From Obfuscated to Obvious: A Comprehensive JavaScript Deobfuscation Tool for Security Analysis
Authors
Dongchao Zhou, Lingyun Ying, Huajun Chai, Dongbin Wang
Abstract
JavaScript's widespread adoption has made it an attractive target for malicious attackers who employ sophisticated obfuscation techniques to conceal harmful code. Current deobfuscation tools suffer from critical limitations that severely restrict their practical effectiveness.

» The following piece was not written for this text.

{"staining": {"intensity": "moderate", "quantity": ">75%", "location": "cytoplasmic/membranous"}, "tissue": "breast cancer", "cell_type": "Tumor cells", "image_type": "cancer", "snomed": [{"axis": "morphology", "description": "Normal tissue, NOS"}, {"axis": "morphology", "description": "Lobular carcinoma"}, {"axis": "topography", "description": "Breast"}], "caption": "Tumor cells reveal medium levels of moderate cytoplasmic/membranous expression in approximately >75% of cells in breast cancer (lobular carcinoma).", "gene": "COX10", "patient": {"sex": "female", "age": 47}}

Existing tools struggle with diverse input formats, address only specific obfuscation types, and produce cryptic output that impedes human analysis.
To address these challenges, we present JSIMPLIFIER, a comprehensive deobfuscation tool using a multi-stage pipeline with preprocessing, abstract syntax tree-based static analysis, dynamic execution tracing, and Large Language Model (LLM)-enhanced identifier renaming. We also introduce multi-dimensional evaluation metrics that integrate control/data flow analysis, code simplification assessment, entropy measures and LLM-based readability assessments.
We construct and release the largest real-world obfuscated JavaScript dataset with 44,421 samples (23,212 wild malicious + 21,209 benign samples). Evaluation shows JSIMPLIFIER outperforms existing tools with 100% processing capability across 20 obfuscation techniques, 100% correctness on evaluation subsets, 88.2% code complexity reduction, and over 4-fold readability improvement validated by multiple LLMs. Our results advance benchmarks for JavaScript deobfuscation research and practical security applications.